**Text segment:**
>>>

Topaz Train OOM on A100 80GB with very small dataset (cryoSPARC 4.5.3, new installed Topaz 0.2.5, A100 GPU 80 GB))

Hi everyone,

I installed Topaz following the tutorial. However, when I try to run a Topaz Train job in cryoSPARC, I encounter the following problem. I have attached the parameters I used and a screenshot of the error.

Given the small dataset (only 7 micrographs) and the very low training settings, the request for ~140 GB of GPU memory seems abnormal.

Is there a known issue in the Topaz wrapper or dataset tiling that could cause over-aggressive pre-allocation on the GPU?

Any suggestions or insights would be greatly appreciated.

Best,
Junqing

Just to add — I followed the installation steps exactly from the official cryoSPARC tutorial:
https://guide.cryosparc.com/processing-data/all-job-types-in-cryosparc/deep-picking/topaz#python-environment

Hi @jkang3,

This is definitely abnormal as 7 micrographs and particles for those micrographs shouldn’t be anywhere near 140 GB. Have you used Topaz before on other datasets or on another lane/node? Are you using SLURM?

Best,

Kye

Hi Kye,

Thank you for your reply.
I have not used Topaz before — this is my first time setting it up following the CryoSPARC tutorial.
I am running it on my own server, not using SLURM.

Best,
Junqing

Hi @jkang3,

Can you try to execute the Topaz train command from the command line? The job log should contain the full command to use.

Thanks,

Kye

Hi Key,
Here is the log, when I tried to execute the Topaz train command from the command line.

Thank you
Best,
Junqing

Hi @jkang3,

Based on this error’s presence when running from the command line, we would kindly direct you to the Topaz Github page for further support as we do not support failures with external software packages.

Best,

Kye

<<<

**Written instruction 1:**
Extract every line of the entries below that contains the string "parking". Case counts.

**Task data:**
>>>

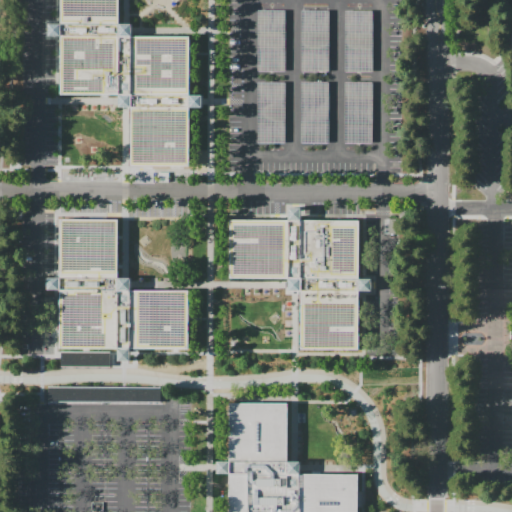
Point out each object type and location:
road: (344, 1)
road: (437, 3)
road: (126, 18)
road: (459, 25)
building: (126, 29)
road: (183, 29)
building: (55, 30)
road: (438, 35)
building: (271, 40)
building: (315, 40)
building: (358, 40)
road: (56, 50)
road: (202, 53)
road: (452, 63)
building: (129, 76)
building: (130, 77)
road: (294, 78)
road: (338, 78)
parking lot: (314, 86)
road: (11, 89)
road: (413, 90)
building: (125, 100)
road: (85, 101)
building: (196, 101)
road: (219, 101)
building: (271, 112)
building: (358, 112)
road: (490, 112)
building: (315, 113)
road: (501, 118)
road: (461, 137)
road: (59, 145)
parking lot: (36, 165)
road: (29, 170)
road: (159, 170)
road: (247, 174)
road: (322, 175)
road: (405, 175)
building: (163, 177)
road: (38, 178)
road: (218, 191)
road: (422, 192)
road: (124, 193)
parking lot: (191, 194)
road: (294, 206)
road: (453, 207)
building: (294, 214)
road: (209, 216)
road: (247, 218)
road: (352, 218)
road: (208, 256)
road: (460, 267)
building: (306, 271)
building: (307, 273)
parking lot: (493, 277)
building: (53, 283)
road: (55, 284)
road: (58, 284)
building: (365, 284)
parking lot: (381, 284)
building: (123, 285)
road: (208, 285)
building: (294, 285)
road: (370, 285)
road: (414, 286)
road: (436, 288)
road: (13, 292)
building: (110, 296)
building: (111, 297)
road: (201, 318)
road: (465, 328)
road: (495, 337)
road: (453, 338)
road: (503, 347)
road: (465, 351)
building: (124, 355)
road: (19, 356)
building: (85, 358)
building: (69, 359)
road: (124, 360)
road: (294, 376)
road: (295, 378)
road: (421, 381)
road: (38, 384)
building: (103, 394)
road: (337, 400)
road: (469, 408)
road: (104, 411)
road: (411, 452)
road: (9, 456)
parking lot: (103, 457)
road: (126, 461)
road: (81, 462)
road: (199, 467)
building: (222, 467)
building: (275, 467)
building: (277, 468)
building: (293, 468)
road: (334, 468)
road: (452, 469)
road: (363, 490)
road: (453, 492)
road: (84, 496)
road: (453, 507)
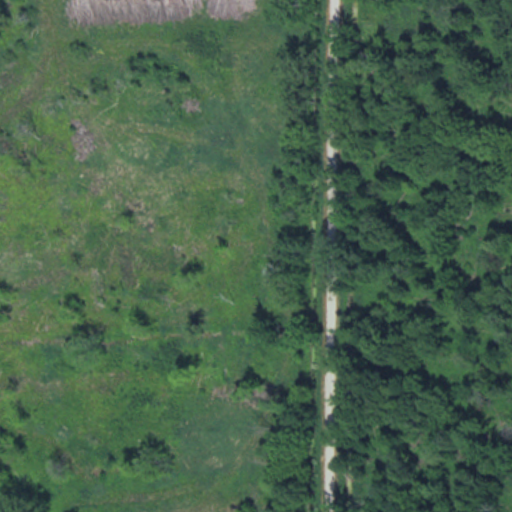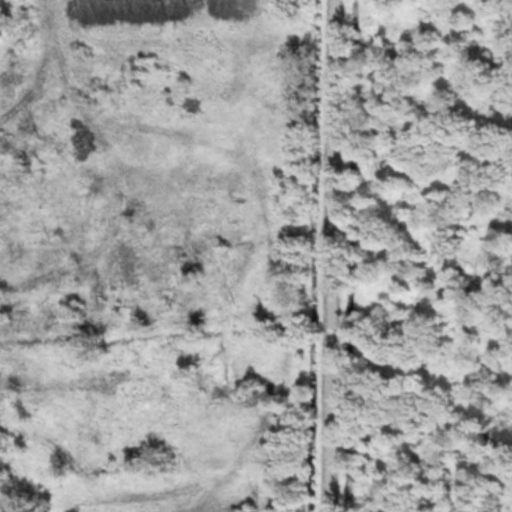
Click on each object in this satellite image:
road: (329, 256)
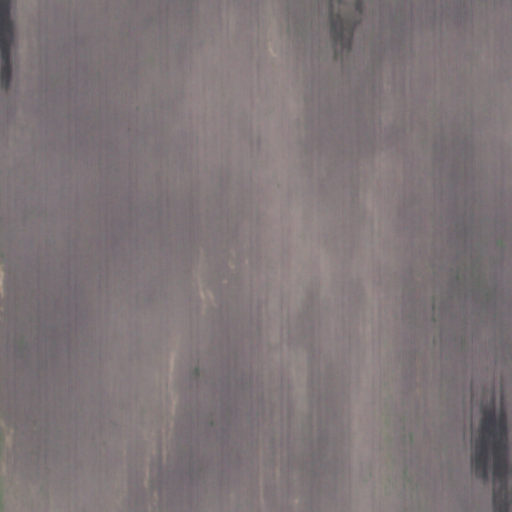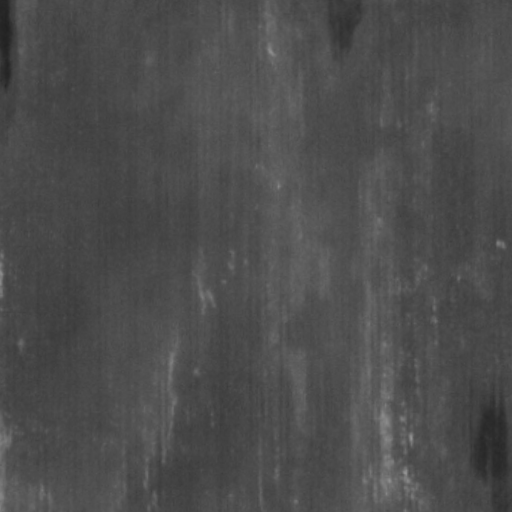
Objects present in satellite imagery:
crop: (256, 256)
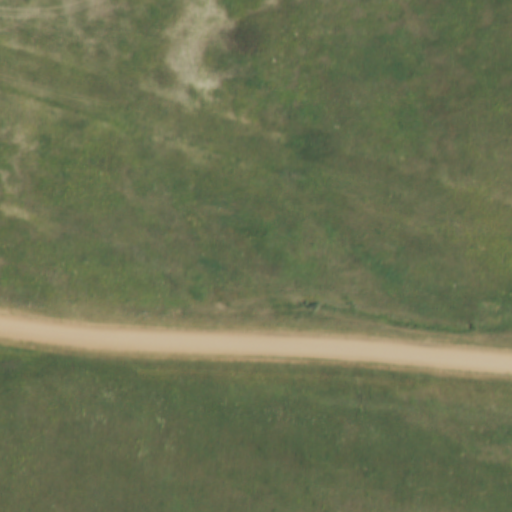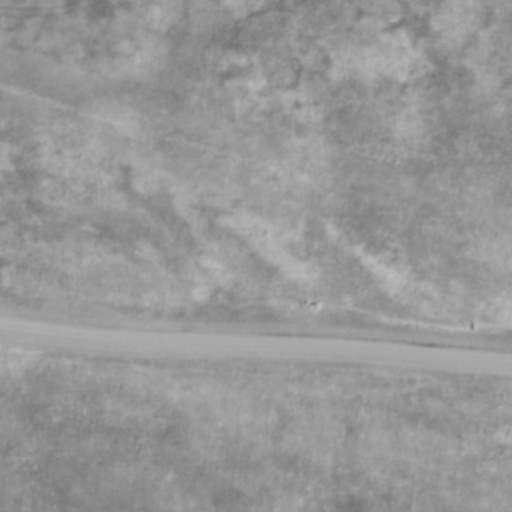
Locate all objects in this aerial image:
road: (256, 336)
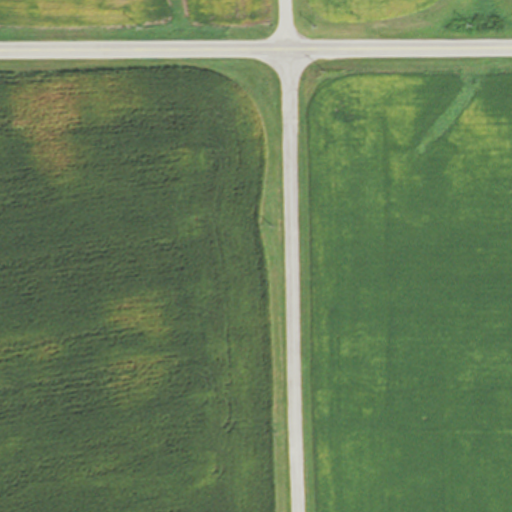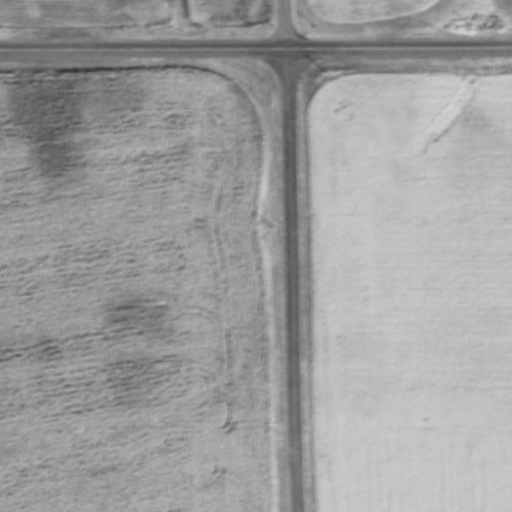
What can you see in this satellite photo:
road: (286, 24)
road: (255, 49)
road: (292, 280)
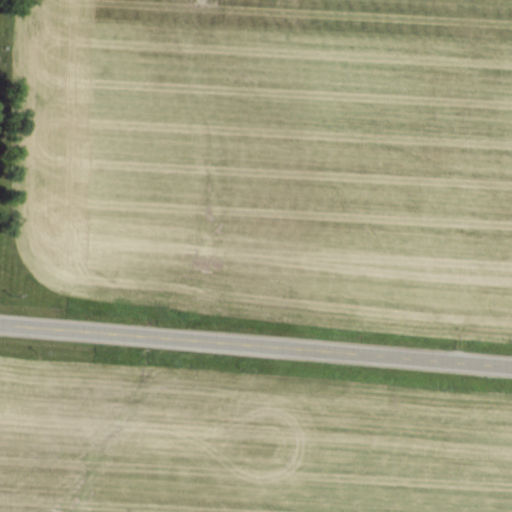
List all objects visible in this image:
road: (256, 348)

<<<
>>>

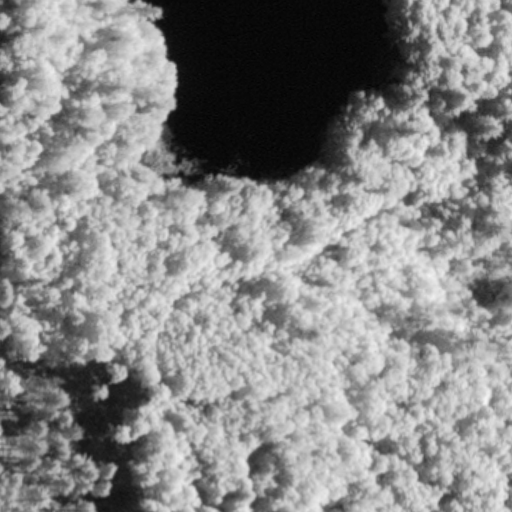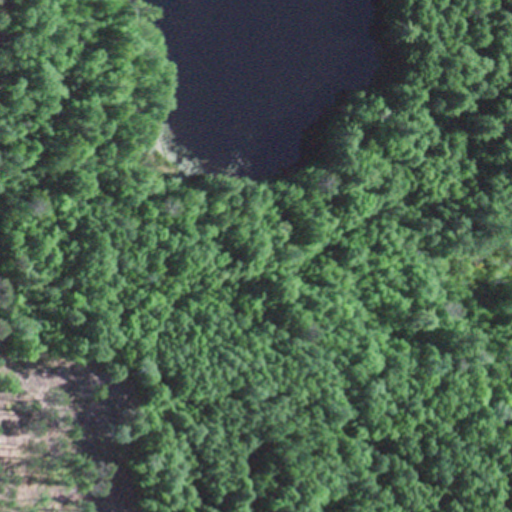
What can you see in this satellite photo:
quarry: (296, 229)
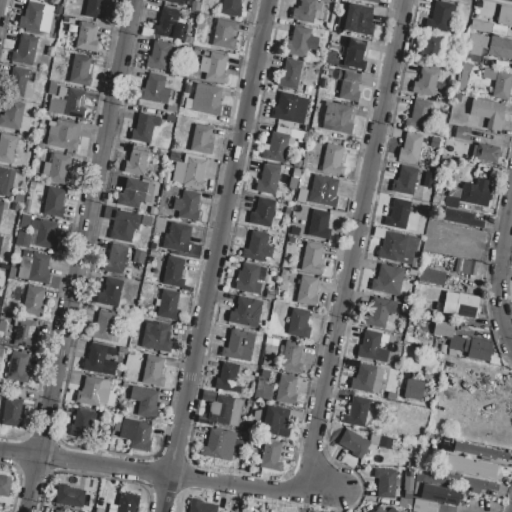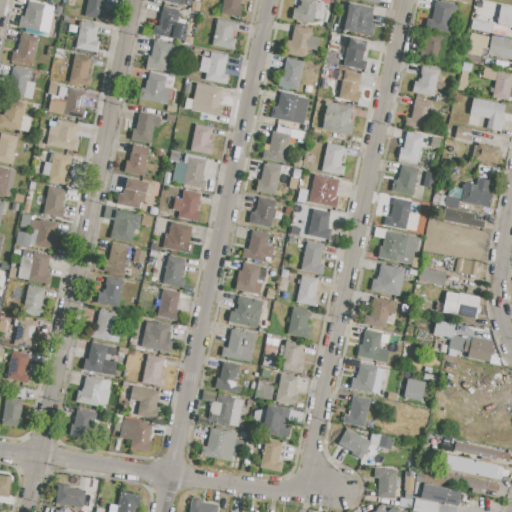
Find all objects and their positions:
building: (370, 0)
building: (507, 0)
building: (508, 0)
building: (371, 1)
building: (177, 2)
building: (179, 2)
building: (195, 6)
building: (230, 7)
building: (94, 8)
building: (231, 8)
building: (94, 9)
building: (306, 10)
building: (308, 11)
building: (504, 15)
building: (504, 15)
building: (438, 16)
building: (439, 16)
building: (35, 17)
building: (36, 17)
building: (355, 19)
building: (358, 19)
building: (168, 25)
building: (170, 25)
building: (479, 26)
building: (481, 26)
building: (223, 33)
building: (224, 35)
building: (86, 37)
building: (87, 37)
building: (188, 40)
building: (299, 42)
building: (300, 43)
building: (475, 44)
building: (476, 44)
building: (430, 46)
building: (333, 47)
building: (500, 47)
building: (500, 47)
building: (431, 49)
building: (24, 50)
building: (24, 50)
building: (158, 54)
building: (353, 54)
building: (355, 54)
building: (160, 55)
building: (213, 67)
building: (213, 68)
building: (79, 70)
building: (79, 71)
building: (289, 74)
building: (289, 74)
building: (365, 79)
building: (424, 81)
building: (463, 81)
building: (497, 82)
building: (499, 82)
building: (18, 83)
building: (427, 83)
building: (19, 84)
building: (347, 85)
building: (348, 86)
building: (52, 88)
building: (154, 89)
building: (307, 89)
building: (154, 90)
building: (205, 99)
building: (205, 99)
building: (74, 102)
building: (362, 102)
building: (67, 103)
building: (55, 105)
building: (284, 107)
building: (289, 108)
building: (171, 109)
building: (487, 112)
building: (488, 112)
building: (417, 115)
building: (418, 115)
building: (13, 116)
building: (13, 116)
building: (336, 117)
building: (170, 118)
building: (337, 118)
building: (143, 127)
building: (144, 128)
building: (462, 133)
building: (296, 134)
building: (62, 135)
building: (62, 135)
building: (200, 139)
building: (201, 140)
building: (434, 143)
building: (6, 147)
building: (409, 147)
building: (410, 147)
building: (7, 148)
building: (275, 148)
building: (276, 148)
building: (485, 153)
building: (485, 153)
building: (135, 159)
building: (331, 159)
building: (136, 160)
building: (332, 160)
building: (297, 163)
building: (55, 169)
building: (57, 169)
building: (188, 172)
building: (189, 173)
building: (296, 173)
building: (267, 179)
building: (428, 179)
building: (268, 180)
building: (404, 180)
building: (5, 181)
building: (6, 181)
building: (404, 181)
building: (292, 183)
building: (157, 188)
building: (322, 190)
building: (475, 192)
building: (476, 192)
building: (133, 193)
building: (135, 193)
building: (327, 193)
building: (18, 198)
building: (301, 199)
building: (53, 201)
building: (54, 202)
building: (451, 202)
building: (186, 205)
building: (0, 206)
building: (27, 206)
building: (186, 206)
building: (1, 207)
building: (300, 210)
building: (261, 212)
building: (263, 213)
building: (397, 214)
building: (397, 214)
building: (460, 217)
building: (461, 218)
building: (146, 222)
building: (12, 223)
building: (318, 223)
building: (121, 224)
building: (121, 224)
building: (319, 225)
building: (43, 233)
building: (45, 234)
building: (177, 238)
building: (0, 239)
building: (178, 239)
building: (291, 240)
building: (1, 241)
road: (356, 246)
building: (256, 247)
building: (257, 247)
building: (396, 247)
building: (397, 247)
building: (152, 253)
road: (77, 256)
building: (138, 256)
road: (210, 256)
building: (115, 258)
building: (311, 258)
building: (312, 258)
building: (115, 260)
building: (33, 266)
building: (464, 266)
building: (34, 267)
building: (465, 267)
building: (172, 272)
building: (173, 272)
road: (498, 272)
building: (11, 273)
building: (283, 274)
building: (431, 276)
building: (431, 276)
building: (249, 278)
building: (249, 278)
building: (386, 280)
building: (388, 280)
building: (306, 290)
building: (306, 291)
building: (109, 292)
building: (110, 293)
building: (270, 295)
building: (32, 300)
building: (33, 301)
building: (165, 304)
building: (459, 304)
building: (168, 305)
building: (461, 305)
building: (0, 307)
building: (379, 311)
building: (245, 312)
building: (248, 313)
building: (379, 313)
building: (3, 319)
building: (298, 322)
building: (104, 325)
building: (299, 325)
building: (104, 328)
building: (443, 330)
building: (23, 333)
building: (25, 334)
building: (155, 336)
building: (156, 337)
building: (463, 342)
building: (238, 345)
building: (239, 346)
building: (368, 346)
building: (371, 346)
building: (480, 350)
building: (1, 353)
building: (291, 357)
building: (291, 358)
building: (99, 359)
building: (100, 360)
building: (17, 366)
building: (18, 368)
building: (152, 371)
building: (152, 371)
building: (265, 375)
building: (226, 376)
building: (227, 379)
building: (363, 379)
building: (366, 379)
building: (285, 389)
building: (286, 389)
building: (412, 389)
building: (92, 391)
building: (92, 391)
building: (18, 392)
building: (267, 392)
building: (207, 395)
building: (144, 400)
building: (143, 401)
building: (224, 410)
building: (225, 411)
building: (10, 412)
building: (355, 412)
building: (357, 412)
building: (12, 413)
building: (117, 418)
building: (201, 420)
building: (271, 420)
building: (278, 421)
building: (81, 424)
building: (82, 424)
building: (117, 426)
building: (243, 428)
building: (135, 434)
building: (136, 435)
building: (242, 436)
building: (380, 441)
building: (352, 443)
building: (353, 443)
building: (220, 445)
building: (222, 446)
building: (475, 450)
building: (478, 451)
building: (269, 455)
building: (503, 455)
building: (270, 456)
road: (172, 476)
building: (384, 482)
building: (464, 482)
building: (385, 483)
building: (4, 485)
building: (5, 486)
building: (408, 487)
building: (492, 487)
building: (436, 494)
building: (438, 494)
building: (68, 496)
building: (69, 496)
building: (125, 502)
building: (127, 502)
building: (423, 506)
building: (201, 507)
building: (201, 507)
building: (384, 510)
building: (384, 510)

<<<

**Written instruction 2:**
Rewrite the part of the forum thread above that opens with "I installed Topaz" and closes with "be greatly appreciated.", replacing "GPU" with "accelerator".

**Written answer 1:**
parking lot: (314, 86)
parking lot: (36, 165)
parking lot: (191, 194)
parking lot: (493, 277)
parking lot: (381, 284)
parking lot: (103, 457)

**Written answer 2:**
I installed Topaz following the tutorial. However, when I try to run a Topaz Train job in cryoSPARC, I encounter the following problem. I have attached the parameters I used and a screenshot of the error.

Given the small dataset (only 7 micrographs) and the very low training settings, the request for ~140 GB of accelerator memory seems abnormal.

Is there a known issue in the Topaz wrapper or dataset tiling that could cause over-aggressive pre-allocation on the accelerator?

Any suggestions or insights would be greatly appreciated.